Saved entries:
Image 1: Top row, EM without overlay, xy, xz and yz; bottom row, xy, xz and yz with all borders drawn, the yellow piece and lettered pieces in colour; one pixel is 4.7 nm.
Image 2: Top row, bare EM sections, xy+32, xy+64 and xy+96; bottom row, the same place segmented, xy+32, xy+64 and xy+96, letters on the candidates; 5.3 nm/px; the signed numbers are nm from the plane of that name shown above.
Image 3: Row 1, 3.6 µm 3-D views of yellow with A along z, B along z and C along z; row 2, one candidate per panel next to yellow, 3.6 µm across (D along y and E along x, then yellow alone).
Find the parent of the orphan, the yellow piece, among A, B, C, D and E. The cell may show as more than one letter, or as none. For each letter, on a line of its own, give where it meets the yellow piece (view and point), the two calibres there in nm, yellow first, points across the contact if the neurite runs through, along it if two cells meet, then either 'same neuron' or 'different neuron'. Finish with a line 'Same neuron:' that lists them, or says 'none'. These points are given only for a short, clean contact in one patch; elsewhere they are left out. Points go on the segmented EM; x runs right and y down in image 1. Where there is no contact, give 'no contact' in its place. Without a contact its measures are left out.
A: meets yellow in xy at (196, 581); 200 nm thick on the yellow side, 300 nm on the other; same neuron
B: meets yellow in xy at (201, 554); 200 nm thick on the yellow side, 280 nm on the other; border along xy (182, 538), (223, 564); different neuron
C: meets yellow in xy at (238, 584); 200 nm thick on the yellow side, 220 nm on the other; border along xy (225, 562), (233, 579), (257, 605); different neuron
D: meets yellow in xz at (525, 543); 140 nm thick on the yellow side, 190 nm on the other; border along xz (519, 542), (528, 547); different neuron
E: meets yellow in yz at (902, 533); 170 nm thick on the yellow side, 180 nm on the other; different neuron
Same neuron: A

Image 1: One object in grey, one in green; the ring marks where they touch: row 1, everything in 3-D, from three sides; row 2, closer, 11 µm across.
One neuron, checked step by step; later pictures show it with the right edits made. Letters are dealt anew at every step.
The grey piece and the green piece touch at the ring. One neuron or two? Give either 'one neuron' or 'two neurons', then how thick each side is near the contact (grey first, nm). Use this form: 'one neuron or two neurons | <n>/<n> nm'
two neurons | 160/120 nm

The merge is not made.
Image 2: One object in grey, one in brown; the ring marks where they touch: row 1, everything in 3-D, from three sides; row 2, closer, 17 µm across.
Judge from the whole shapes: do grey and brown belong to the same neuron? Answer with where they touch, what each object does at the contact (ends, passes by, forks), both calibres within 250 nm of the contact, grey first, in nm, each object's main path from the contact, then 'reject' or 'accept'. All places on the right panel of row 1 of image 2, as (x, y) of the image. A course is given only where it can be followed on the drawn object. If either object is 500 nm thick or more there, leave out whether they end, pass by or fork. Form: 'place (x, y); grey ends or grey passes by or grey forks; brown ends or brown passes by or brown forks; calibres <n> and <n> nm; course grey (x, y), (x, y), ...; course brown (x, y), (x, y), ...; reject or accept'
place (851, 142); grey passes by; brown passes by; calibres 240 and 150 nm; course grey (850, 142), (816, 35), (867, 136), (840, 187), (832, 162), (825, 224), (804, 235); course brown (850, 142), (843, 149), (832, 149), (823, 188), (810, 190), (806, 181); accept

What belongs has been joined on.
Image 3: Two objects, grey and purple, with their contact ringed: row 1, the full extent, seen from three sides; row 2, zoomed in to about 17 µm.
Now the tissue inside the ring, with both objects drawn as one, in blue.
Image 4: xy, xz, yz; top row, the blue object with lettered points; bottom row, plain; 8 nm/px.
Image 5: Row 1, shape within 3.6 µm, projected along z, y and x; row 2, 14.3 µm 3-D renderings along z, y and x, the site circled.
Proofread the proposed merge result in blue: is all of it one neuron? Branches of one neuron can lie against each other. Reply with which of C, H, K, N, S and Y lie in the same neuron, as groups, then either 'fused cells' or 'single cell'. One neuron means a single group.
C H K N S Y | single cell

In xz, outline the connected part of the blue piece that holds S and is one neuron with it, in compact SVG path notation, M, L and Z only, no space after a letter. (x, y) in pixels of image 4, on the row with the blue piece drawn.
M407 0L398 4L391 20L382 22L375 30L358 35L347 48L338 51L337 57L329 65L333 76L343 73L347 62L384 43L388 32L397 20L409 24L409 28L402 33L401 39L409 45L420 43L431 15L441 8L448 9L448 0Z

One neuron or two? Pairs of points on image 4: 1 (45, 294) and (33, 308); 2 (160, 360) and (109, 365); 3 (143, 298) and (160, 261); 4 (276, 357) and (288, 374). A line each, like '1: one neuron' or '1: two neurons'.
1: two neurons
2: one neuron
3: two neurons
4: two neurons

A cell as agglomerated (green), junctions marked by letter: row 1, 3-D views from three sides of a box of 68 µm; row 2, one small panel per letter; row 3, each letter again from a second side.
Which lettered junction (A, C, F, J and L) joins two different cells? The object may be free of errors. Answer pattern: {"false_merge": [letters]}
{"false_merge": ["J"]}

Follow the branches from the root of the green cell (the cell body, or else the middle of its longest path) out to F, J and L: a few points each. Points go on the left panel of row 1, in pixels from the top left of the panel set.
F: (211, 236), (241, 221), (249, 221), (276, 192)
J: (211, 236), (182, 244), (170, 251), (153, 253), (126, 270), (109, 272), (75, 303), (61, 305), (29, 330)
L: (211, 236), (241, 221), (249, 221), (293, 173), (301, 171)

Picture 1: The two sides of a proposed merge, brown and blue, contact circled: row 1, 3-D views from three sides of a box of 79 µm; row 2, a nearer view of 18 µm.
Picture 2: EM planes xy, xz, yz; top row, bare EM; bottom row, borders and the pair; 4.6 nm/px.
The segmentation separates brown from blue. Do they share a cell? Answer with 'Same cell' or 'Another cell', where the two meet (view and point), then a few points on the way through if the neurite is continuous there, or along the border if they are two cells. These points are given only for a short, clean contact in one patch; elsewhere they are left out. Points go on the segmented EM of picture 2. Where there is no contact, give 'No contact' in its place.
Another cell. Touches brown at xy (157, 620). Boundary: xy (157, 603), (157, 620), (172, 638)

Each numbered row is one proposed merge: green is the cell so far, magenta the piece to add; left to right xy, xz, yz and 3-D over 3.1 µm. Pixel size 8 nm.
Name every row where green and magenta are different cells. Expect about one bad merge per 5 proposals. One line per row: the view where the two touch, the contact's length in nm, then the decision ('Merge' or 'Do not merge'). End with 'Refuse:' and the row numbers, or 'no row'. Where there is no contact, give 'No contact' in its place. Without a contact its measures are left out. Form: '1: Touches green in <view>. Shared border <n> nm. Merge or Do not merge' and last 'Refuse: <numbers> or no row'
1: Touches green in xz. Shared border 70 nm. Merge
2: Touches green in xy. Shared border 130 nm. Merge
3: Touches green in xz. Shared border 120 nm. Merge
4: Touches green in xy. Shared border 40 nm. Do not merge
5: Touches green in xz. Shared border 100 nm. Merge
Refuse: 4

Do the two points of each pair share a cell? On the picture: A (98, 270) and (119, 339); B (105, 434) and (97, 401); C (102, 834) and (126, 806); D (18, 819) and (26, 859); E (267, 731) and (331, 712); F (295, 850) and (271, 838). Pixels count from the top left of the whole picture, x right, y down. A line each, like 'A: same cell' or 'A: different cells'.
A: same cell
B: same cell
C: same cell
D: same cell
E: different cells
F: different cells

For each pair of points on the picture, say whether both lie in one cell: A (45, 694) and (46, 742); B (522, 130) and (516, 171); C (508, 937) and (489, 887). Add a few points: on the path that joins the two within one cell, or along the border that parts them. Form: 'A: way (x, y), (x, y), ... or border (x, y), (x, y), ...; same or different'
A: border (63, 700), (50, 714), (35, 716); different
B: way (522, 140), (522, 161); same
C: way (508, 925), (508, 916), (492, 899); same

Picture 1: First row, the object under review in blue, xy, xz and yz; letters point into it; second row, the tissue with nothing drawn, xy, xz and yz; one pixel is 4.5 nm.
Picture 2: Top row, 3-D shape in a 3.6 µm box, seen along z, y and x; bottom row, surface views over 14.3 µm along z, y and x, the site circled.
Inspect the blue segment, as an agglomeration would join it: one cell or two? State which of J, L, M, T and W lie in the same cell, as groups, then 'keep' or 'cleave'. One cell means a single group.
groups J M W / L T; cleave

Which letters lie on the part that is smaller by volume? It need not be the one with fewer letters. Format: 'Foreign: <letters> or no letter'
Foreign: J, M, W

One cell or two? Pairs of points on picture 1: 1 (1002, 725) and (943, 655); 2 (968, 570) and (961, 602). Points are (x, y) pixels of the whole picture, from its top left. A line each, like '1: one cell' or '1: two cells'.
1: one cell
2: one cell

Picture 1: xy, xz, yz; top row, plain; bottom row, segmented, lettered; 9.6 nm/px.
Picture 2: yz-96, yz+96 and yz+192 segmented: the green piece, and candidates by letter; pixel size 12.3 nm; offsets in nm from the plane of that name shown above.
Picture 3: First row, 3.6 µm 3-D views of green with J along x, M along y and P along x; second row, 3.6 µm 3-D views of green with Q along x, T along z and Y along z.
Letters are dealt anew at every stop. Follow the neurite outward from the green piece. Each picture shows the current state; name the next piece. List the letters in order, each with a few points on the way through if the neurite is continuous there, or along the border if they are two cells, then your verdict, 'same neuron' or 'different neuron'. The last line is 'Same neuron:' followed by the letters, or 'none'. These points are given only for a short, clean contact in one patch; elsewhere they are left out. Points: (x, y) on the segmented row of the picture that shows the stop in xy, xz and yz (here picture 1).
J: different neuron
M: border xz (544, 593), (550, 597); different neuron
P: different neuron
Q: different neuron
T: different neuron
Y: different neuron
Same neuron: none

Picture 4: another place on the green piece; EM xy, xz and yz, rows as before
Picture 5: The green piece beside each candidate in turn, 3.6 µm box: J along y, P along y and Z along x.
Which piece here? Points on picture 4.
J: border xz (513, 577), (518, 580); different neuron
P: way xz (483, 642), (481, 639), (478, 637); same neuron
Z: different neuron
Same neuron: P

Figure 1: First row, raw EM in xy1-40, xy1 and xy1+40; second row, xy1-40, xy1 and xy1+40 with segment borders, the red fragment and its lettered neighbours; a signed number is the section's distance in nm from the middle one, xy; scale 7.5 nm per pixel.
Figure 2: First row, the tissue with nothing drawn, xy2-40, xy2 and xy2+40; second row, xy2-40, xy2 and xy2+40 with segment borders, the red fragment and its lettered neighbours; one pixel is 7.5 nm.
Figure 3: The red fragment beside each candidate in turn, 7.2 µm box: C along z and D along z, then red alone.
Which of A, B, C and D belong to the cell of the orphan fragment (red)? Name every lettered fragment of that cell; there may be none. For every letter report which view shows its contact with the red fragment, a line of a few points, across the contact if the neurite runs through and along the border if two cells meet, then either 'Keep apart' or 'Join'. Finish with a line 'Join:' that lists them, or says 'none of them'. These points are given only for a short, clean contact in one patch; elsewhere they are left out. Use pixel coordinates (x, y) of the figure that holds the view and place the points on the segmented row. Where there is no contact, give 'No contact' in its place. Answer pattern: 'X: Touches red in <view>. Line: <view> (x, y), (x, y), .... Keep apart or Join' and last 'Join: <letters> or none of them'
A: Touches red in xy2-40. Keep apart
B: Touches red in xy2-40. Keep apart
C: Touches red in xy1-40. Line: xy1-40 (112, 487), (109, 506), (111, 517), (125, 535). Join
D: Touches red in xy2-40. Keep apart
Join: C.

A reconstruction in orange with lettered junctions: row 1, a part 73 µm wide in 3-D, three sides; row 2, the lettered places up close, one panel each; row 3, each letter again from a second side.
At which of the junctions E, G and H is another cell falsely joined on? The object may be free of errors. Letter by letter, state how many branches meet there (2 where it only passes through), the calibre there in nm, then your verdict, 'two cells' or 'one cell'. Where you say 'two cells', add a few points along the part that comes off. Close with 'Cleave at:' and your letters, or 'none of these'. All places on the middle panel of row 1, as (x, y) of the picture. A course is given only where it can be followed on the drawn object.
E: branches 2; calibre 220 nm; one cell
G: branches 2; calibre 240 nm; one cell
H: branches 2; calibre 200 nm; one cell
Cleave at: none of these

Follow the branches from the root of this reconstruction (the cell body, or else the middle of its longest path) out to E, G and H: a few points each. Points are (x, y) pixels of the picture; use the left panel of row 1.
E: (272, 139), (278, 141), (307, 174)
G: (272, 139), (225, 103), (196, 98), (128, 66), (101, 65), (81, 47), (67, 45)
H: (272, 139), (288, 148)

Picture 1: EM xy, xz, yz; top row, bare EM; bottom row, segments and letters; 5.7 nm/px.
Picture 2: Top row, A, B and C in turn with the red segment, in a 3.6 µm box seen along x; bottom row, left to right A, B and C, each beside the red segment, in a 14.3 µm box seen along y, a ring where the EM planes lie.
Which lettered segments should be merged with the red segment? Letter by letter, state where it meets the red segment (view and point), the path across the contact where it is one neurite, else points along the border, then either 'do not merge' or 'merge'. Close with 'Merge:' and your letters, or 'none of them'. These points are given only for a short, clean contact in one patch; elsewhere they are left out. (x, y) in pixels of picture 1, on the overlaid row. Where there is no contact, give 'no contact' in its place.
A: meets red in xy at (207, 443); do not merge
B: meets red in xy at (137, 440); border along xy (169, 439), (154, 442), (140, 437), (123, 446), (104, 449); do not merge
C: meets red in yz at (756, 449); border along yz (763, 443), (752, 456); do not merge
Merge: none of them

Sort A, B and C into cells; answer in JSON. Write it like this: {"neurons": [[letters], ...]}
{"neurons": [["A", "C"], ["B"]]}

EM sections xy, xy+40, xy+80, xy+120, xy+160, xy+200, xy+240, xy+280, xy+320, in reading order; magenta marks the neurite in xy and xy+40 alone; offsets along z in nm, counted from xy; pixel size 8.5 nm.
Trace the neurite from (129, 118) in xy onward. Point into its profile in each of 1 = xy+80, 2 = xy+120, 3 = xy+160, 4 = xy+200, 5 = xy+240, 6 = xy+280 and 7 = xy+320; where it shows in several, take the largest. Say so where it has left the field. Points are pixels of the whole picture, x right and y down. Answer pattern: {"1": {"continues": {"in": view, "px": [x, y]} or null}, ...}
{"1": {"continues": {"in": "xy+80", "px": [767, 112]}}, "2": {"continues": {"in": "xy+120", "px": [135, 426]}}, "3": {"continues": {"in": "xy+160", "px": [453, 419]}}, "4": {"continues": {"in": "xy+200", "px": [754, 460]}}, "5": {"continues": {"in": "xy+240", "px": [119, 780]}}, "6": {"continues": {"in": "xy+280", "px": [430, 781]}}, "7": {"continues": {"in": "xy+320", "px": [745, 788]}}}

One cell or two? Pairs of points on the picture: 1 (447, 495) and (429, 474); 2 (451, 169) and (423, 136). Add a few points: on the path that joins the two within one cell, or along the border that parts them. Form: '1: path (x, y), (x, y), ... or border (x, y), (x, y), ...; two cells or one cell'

__PROBLEM TO SOLVE__. Please count the lines in the records that contain "tissue" and reply with the count alone.

__ANSWER BOX__. 3